Fleischer recalled that he had been New Jersey bureau chief when "the station news director called and said 'I need you to go to Long Island. Give it a couple weeks.' Two months later I called back and said, 'That's the longest two weeks I've ever spent anywhere.' He said 'I need you to stay' and I said that was OK."
He said his four-person team — bureau manager Vicki Metz, cameramen Matt Anderson and Ron Steryk — covered Long Island "end to end," filing two stories a day. "We had Joey Buttafuoco, red-bag [biomedical] waste washing up on the beaches [and] TWA Flight 800," which crashed into the Atlantic Ocean off East Moriches on July 17, 1996, killing 230 passengers and crew. He was a Folio Award-winner for multipart series on the decline of Long Island's aerospace industry and Federal pollution laws.

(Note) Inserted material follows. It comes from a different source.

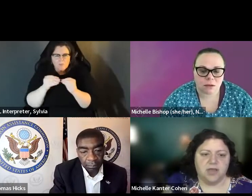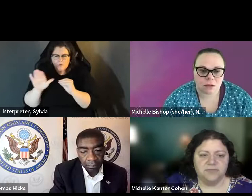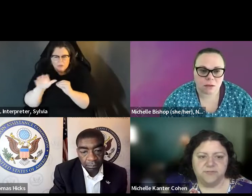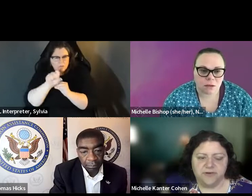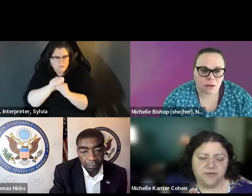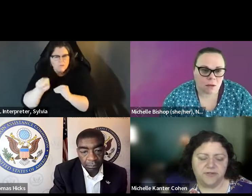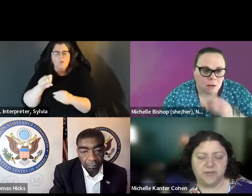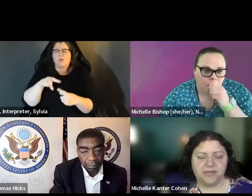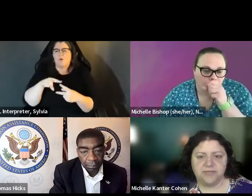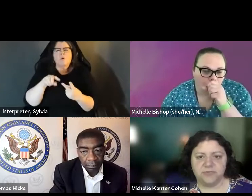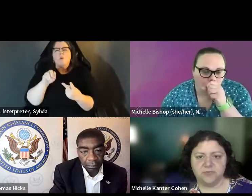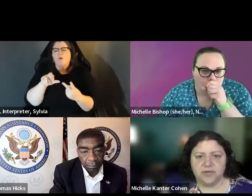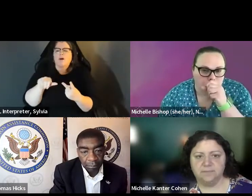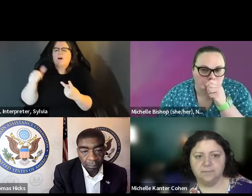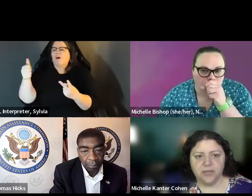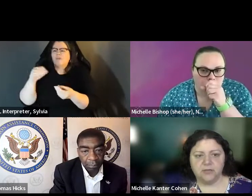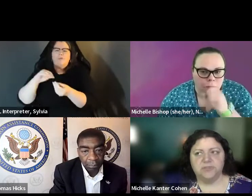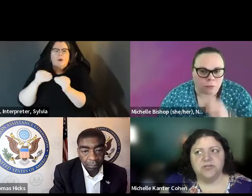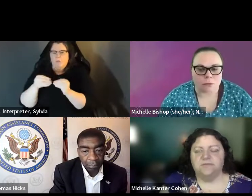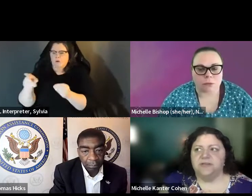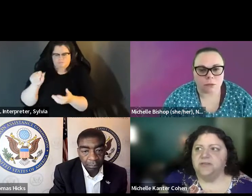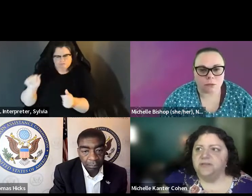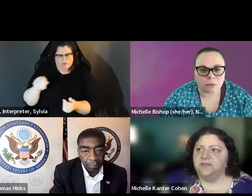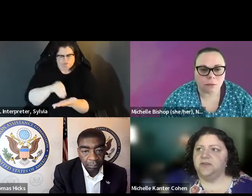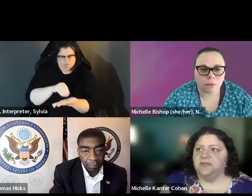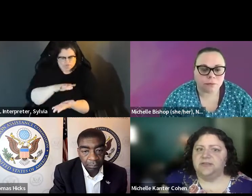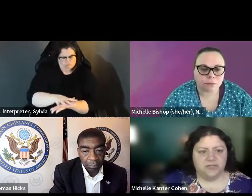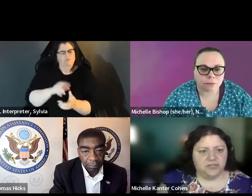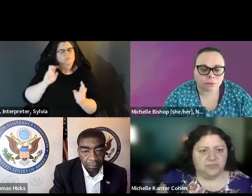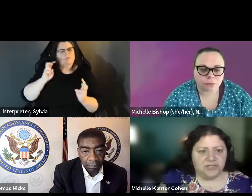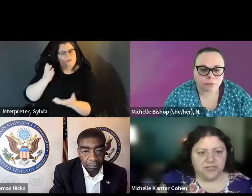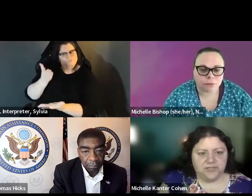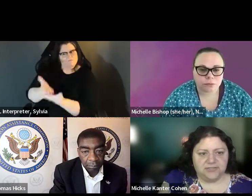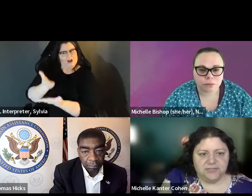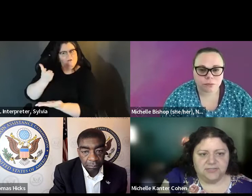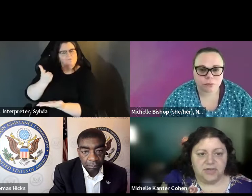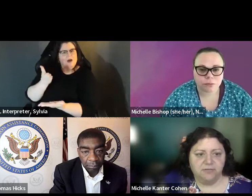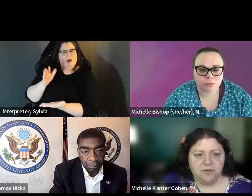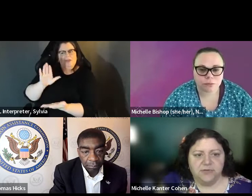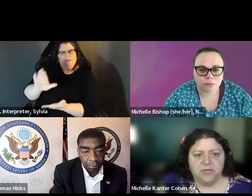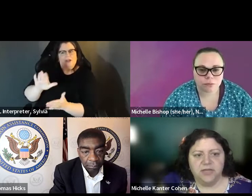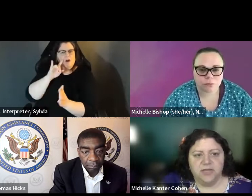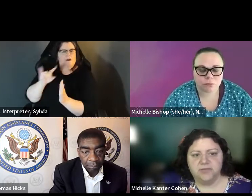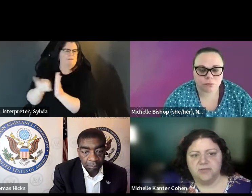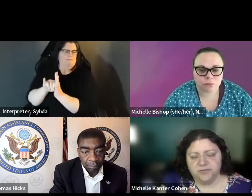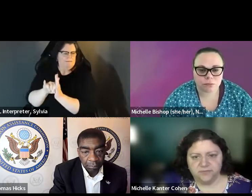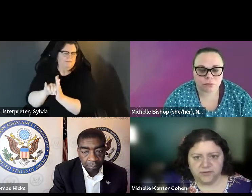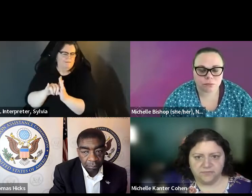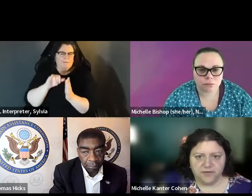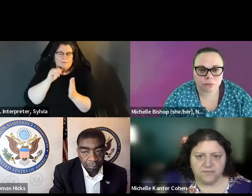're including their last four digits of their social security number or other number to vir fie their ballot there are states that have other methods of verifying the The ballot is being submitted by that voter that can include, their including their last 4 digits of their social security number or other other number, to verify their ballot so shouldn't feel you know like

He called his Long Island tenure "the most intense" of his career as bureau chief/reporter. "Long Island is more diverse, its geography is more diverse, and the issues that the different towns faced in these two truly enormously large counties [yielded] all kinds of stories. To me it was always fascinating."
A native of Louisville, Kentucky, Fleischer said he won't stop reporting entirely: "I'm interested in doing some video stories based on some historical elements tied to western New York," which he will post on YouTube and other social media outlets.